On the recovery of two function-valued coefficients in the Helmholtz equation for inverse scattering problems via neural networks
Zehui Zhou
TL;DR
This work tackles recovering two function-valued coefficients $\gamma$ and $\eta$ in the Helmholtz inverse scattering problem using two-frequency data. It decomposes the regularized inverse $F_\alpha^\dag=(F^*F+\alpha I)^{-1}F^*$ into a Fourier-type forward part $F^*$ and a convolution-type inverse, and constructs two combined neural networks (uncompressed and butterfly-compressed) to approximate this inverse, leveraging polar coordinates and butterfly factorization for efficiency.

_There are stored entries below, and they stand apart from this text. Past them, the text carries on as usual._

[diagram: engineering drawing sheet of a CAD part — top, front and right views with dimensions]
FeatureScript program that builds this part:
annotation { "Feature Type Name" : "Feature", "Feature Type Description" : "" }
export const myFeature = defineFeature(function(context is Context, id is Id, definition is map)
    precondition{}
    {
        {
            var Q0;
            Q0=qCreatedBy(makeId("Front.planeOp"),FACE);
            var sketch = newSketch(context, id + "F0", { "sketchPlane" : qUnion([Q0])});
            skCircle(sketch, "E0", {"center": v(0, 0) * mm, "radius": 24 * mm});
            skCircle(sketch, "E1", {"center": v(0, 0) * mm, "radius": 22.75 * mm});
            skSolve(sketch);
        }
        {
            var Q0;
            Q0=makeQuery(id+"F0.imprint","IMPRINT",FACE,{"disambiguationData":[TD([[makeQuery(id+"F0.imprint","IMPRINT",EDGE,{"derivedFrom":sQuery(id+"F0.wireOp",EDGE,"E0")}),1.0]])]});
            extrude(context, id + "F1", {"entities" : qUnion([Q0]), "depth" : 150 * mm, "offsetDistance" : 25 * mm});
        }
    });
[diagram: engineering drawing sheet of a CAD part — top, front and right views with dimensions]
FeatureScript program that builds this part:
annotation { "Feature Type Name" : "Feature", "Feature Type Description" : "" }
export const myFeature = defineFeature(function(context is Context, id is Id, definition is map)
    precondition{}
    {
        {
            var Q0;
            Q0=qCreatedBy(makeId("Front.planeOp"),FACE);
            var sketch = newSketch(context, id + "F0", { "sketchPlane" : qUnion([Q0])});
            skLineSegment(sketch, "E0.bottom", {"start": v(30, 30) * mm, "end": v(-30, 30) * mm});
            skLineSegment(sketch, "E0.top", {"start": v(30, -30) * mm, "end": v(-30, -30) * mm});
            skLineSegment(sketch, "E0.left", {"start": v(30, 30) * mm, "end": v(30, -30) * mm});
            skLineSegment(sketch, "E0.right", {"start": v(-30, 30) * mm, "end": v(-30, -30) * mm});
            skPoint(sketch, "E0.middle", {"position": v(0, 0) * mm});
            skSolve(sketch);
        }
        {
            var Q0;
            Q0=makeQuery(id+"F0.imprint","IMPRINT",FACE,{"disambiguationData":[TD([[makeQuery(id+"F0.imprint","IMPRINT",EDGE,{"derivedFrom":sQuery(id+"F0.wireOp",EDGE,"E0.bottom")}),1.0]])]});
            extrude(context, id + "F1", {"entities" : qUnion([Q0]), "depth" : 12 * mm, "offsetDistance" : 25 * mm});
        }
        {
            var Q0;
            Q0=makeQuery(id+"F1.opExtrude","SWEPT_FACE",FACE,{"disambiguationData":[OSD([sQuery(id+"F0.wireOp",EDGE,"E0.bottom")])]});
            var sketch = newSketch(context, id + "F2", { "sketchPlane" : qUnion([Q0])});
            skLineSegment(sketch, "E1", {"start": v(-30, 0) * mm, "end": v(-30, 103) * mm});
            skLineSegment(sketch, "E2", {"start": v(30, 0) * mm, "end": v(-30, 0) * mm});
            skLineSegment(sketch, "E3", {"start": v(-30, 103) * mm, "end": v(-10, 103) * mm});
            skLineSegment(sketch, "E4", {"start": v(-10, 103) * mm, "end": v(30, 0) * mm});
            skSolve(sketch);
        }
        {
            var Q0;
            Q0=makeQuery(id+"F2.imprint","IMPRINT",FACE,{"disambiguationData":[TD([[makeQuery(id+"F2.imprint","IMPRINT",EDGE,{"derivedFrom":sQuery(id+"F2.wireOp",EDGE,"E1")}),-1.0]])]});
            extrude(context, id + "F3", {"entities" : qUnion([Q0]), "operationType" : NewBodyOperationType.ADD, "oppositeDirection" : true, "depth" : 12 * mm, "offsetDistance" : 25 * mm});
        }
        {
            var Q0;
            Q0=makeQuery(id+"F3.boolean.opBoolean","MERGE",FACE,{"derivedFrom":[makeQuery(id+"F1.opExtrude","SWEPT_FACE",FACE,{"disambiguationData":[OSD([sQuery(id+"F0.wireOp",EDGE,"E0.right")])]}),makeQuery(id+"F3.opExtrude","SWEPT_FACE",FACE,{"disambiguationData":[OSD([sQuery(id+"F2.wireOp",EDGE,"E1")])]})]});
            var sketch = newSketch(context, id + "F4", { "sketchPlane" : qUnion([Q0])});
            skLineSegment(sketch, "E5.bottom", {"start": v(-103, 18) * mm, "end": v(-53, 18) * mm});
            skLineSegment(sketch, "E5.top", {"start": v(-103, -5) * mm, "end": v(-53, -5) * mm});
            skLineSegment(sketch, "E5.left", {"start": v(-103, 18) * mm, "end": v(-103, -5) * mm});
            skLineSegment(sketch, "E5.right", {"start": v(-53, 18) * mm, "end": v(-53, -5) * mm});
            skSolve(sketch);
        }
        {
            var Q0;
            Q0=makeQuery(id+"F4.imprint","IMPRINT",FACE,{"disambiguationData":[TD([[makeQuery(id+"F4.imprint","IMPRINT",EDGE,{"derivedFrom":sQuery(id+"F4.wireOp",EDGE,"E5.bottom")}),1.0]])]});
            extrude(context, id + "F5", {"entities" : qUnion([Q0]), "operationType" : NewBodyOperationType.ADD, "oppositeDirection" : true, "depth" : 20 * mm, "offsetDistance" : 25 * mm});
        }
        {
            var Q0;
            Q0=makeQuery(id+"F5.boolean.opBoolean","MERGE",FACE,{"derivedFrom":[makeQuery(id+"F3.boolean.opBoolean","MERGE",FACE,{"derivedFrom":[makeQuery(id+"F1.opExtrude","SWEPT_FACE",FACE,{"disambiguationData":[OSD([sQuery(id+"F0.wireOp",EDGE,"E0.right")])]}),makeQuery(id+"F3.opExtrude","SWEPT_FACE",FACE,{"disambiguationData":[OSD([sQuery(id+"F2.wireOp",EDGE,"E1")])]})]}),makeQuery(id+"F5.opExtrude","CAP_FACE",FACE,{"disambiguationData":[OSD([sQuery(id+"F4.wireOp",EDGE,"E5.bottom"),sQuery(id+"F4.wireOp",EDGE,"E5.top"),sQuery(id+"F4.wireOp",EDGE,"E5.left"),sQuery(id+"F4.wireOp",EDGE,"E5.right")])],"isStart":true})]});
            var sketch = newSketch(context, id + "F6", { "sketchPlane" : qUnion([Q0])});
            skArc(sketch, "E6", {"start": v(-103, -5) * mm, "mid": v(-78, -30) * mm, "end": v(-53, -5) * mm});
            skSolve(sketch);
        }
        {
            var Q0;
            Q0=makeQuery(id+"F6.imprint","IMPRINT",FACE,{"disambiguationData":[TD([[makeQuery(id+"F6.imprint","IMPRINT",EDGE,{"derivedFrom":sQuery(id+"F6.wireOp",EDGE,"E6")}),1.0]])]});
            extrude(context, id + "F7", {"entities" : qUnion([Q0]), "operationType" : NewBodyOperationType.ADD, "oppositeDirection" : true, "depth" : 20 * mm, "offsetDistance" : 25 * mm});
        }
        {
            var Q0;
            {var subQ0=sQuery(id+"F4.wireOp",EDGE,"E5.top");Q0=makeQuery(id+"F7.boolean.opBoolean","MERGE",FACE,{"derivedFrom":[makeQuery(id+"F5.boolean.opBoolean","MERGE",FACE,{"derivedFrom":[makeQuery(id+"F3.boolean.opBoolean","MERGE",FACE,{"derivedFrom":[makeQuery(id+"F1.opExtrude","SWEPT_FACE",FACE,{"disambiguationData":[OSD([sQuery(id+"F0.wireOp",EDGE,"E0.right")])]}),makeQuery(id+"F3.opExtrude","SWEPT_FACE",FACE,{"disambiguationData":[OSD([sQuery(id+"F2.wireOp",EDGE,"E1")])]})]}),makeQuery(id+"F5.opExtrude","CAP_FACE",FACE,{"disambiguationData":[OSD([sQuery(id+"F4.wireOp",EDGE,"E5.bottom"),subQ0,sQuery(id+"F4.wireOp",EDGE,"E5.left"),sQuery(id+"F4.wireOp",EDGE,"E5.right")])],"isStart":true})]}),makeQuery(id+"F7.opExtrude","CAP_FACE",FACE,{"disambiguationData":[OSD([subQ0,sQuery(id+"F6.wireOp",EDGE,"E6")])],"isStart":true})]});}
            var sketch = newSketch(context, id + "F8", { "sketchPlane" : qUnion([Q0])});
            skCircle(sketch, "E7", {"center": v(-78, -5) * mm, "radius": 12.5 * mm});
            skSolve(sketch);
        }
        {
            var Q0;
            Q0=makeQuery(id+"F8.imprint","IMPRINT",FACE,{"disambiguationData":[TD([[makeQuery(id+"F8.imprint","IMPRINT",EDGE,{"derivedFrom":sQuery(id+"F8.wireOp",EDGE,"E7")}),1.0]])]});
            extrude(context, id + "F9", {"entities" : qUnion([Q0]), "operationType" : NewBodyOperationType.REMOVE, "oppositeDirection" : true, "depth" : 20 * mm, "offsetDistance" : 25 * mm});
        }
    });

The authors establish approximation bounds for the BFNN components and generalization bounds via Rademacher complexity, and corroborate with numerical experiments that the networks can recover isotropic media and, in some cases, the isotropic representation of certain anisotropic media. The results demonstrate that, with sufficient data and appropriately chosen frequency pairs and resolutions, the proposed networks can effectively approximate the inverse with meaningful generalization, offering a data-driven pathway for solving two-coefficient inverse scattering problems. The work also discusses limitations due to linearization and points to future work on nonlinear extensions and broader anisotropy scenarios.
Abstract
Recently, deep neural networks (DNNs) have become powerful tools for solving inverse scattering problems. However, the approximation and generalization rates of DNNs for solving these problems remain largely under-explored. In this work, we introduce two types of combined DNNs (uncompressed and compressed) to reconstruct {two function-valued coefficients} in the Helmholtz equation for inverse scattering problems from the scattering data at two different frequencies. An analysis of the approximation and generalization capabilities of the proposed neural networks for simulating the regularized pseudo-inverses of the linearized forward operators in direct scattering problems is provided. The results show that, with sufficient training data and parameters, the proposed neural networks can effectively approximate the inverse process with desirable generalization. Preliminary numerical results show the feasibility of the proposed neural networks for recovering two types of isotropic inhomogeneous media. Furthermore, the trained neural network is capable of reconstructing the isotropic representation of certain types of anisotropic media.